Dankzij de inzet van de kerken komt het zwakke gezondheidssysteem in Afrika door de enorme toevloed van ernstig zieke hiv/aidspatiënten niet nóg verder onder druk te staan. Kerkelijke vrijwilligers begeleiden patiënten vaak thuis, nemen hiv-tests af en verstrekken medicatie. Ondanks dit alles worden kerken nog nauwelijks meegenomen in strategieën die worden ingezet om de pandemie het hoofd te bieden.
Laten we eerlijk zijn, de kerken hebben de strijd tegen hiv/aids aanvankelijk niet veel goed gedaan. Kerken hadden, en hebben soms nog steeds, de neiging om mensen met hiv/aids te stigmatiseren. Ze verboden het gebruik van condooms en ontkenden in sommige gevallen zelfs het bestaan van de ziekte.
Bisschop Charles Gaikia Gaita van de Anglicaanse Kerk van Kenia zegt daarover: „De kerk heeft veel te lang gezwegen over de aanwezigheid van hiv en aids. Er vond discriminatie plaats van mensen met hiv of aids.”
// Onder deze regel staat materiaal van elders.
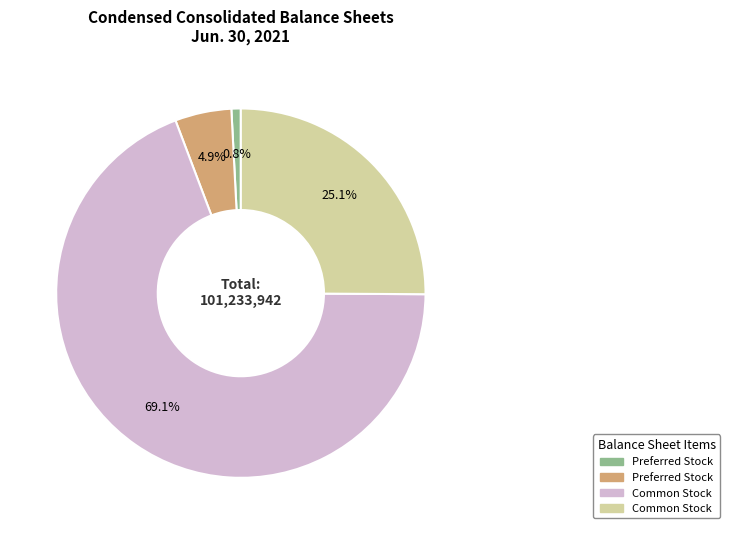

Is there a majority slice in this chart?

Yes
Maar veel kerken zijn de afgelopen jaren tot nieuwe inzichten gekomen. Stilzwijgend is de rol van de kerk veranderd. Zelfs zó veranderd, dat de kerk cruciaal is geworden in de strijd tegen aids en bij de opvang van aidswezen in Afrika ten zuiden van de Sahara.
Onmisbaar
Volgens een nieuw rapport van Tearfund Engeland (zusterorganisatie van Tear Nederland) is het tijd om te investeren in het potentieel van de kerken, zodat ze nóg effectiever kunnen worden in de strijd tegen hiv/aids. De kerken dragen nu al onmisbaar bij aan het VN-doel om 29 miljoen van de mogelijk 45 miljoen nieuwe hiv-besmettingen tussen 2002 en 2010 te voorkomen.
Afrika is een diepreligieus continent. Daardoor hebben de kerken grote invloed op het gedrag en de houding van mensen. Trouw, seksuele onthouding of op zijn minst beschermde seks én scherpe veroordeling van seksueel misbruik van meisjes en vrouwen vanuit de kerken kunnen leiden tot gedragsverandering.
Bovendien worden de kerken breed gedragen in de Afrikaanse samenleving. Veel Afrikanen voelen zich verbonden met geloofsbewegingen en ervaren het als hun plicht om iets te betekenen voor mensen die in armoede leven en lijden. Daardoor kunnen kerken en religieuze groeperingen grote hoeveelheden vrijwilligers leveren die in actie komen om de verspreiding van hiv/aids in te dammen.
Tear maakt al jaren gebruik van het potentieel van de kerken, omdat we lokale christelijke organisaties en kerken steunen en begeleiden bij het uitvoeren van projecten die door henzelf zijn ingediend. Als we met elkaar de verspreiding van hiv/aids in Afrika op korte termijn willen aanpakken, is het zaak de kerken (en andere religieuze groepen) daar in de volle breedte bij te betrekken.
De auteur is werkzaam bij ontwikkelingshulporganisatie Tear.